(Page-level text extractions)
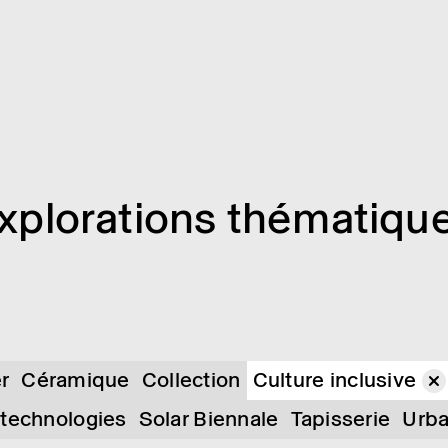
xplo­ra­tions théma­tiqu
er
Céramique
Collection
Culture inclusive
 technologies
Solar Biennale
Tapisserie
Urb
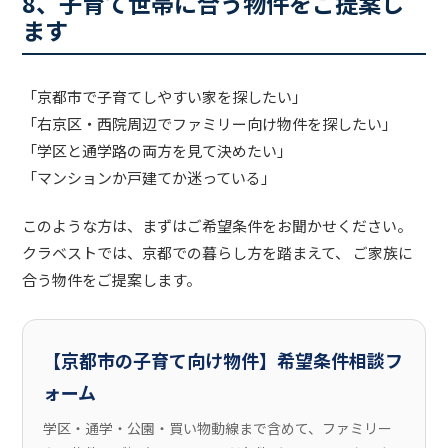
8、子育て世帯に合う物件をご提案し
ます
「京都市で子育てしやすい家を探したい」
「右京区・西院周辺でファミリー向け物件を探したい」
「学区と通学路の両方を見て決めたい」
「マンションか戸建てか迷っている」
このような方は、まずはご希望条件をお聞かせください。
クラベストでは、京都での暮らし方を踏まえて、 ご家族に
合う物件をご提案します。
【京都市の子育て向け物件】希望条件相談フ
ォーム
学区・通学・公園・買い物動線まで含めて、ファミリー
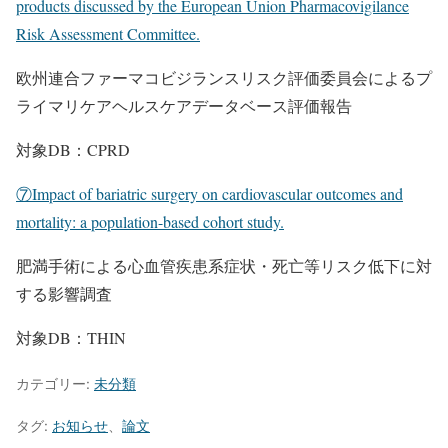
products discussed by the European Union Pharmacovigilance
Risk Assessment Committee.
欧州連合ファーマコビジランスリスク評価委員会によるプ
ライマリケアヘルスケアデータベース評価報告
対象DB：CPRD
⑦Impact of bariatric surgery on cardiovascular outcomes and
mortality: a population-based cohort study.
肥満手術による心血管疾患系症状・死亡等リスク低下に対
する影響調査
対象DB：THIN
カテゴリー:
未分類
タグ:
お知らせ
、
論文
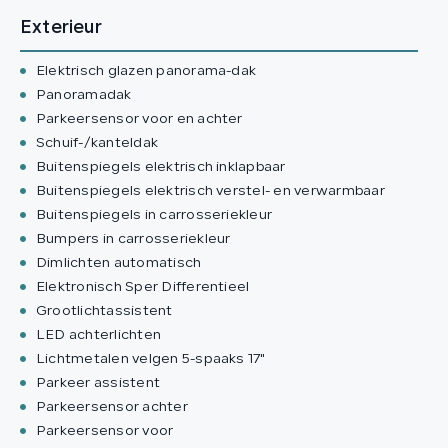
Exterieur
Elektrisch glazen panorama-dak
Panoramadak
Parkeersensor voor en achter
Schuif-/kanteldak
Buitenspiegels elektrisch inklapbaar
Buitenspiegels elektrisch verstel- en verwarmbaar
Buitenspiegels in carrosseriekleur
Bumpers in carrosseriekleur
Dimlichten automatisch
Elektronisch Sper Differentieel
Grootlichtassistent
LED achterlichten
Lichtmetalen velgen 5-spaaks 17"
Parkeer assistent
Parkeersensor achter
Parkeersensor voor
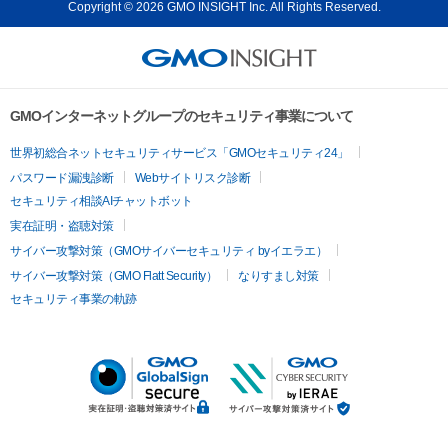
Copyright © 2026 GMO INSIGHT Inc. All Rights Reserved.
GMOインターネットグループのセキュリティ事業について
世界初総合ネットセキュリティサービス「GMOセキュリティ24」
パスワード漏洩診断
Webサイトリスク診断
セキュリティ相談AIチャットボット
実在証明・盗聴対策
サイバー攻撃対策（GMOサイバーセキュリティ byイエラエ）
サイバー攻撃対策（GMO Flatt Security）
なりすまし対策
セキュリティ事業の軌跡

■ **What to do**: Copy every line of the data above in which the string "voor" appears.

■ **Reply to the exercise**:
Parkeersensor voor en achter
Parkeersensor voor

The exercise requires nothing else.